start
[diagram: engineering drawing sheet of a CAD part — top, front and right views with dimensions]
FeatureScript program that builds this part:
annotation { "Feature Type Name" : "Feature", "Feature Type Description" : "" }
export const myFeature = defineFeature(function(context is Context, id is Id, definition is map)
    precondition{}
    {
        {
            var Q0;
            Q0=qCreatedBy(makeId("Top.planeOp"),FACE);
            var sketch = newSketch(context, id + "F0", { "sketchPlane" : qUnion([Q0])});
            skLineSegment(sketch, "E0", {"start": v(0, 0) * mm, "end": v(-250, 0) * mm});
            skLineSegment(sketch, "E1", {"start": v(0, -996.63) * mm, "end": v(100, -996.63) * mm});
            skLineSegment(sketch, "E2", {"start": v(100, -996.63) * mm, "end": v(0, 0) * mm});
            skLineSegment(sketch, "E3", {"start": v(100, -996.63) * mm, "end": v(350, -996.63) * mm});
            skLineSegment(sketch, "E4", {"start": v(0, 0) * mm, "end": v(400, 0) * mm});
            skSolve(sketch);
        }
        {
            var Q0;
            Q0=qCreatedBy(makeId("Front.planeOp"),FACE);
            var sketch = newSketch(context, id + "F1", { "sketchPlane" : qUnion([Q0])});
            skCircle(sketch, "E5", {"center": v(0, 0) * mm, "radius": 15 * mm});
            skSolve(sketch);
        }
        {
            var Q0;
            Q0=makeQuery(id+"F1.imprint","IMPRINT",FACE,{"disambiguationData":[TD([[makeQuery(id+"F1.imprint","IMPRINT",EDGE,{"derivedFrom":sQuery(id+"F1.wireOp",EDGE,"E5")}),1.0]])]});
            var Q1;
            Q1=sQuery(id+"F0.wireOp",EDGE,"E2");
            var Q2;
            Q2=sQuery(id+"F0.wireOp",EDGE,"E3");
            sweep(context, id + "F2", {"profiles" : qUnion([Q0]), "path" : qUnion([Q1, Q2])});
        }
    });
end
_Set problem_:
Which lines in the data above contain the string "planeOp"? Pull out each of those lines in full.

_Written answer_:
            Q0=qCreatedBy(makeId("Top.planeOp"),FACE);
            Q0=qCreatedBy(makeId("Front.planeOp"),FACE);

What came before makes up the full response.